There are seven million severely handicapped people living in Germany; about 17 million people are disabled in some way, or chronically ill. The question of equal participation for them is one that affects all of us – and will become more pressing over time. Most disabilities are not present from birth, but occur during a person's lifetime. In an ageing society, the number of disabled people is bound to rise.

With the 2011 National Action Plan for an inclusive society, Germany embarked upon a journey to change everyday culture. The destination: a society in which people with and without disabilities live together and are able to exercise self-determination in all areas of life, at work, in education or social life.

It is a question of having a high personal quality of life, and of being able to live everyday lives without restrictions. This is why many public services and also companies are working on removing physical barriers, for example in train stations, shops, etc. Barrier-free services represent another broad field of action. To reach the goals of the National Action Plan, organisations and support groups for people with disabilities are working together with businesses and civil society to develop sustainable solutions. What will it take to achieve a comprehensive removal of barriers?


Assessibility for everyone

Have you forgotten your glasses?  Broken your leg?  Are you out and about with a pram?  Everyday life can quickly turn into a challenge.  Price tags are illegible, stairs insurmountable, narrow passages impassable.  Sparkasse Trier wants to ensure that all its customers have access to its services and to this end it has been working towards a barrier-free environment for some years.

Miriam Ostermann is familiar with barrier-free access in the city of Trier.

Sparkasse Trier emphasises its priority to offer customers easy access to banking services.

Miriam Ostermann is good at planning. As a wheelchair user, she is aware of her limits. She knows that shopping or going to the cinema might take her a little longer, because in her home town of Trier many of the shops and buildings are not wheelchair-accessible. With one positive exception: the Savings Bank. Most of the branches of Sparkasse Trier can be accessed via ramps or elevators.

The institution has been promoting barrier-free banking services for years. It is important for Sparkasse Trier that every customer has access to all of their services, regardless of disabilities or physical limitations. The operation of cash machines was simplified, and the keys enlarged to help blind or visually impaired customers to feel the functions. The machines were also equipped with larger monitors to significantly increase the legibility of the displayed information. 

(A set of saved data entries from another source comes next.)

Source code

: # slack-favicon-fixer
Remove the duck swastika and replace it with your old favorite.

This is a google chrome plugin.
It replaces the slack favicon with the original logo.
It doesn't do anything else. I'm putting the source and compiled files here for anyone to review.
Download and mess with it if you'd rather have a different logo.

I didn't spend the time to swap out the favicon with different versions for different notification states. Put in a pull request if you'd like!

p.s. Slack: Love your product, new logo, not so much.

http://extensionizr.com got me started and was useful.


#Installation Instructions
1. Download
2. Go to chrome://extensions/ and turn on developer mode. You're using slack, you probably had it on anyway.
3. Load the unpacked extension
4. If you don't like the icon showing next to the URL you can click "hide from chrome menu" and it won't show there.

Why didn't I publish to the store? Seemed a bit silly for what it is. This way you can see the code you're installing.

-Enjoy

There is at least one so-called 'Talking ATM' at each of Sparkasse Trier’s cash machine locations.  These provide audible instructions for all the machine’s functions.  Every branch has headphones available to ensure that all information is delivered privately.  

Of course, visually impaired or blind customers may also use barrier-free online banking facilities.  “These investments are important, also in the light of the demographic change that is taking place in our region and throughout the whole of Germany.  We will continue along this path until we have reached our goal:  barrier-free financial services for all,” declares Dr Peter Späth, Vice-CEO of Sparkasse Trier.  

Sparkasse Trier's exemplary attitude makes it a role model well beyond the financial services sector.  The Chamber of Trade in Trier certified one of the Savings Bank's branches as an “accessible, family and senior citizen-friendly service provider with regard to demographic change”.

Personal advice from Sparkasse Trier: easy to understand, and always on an equal footing.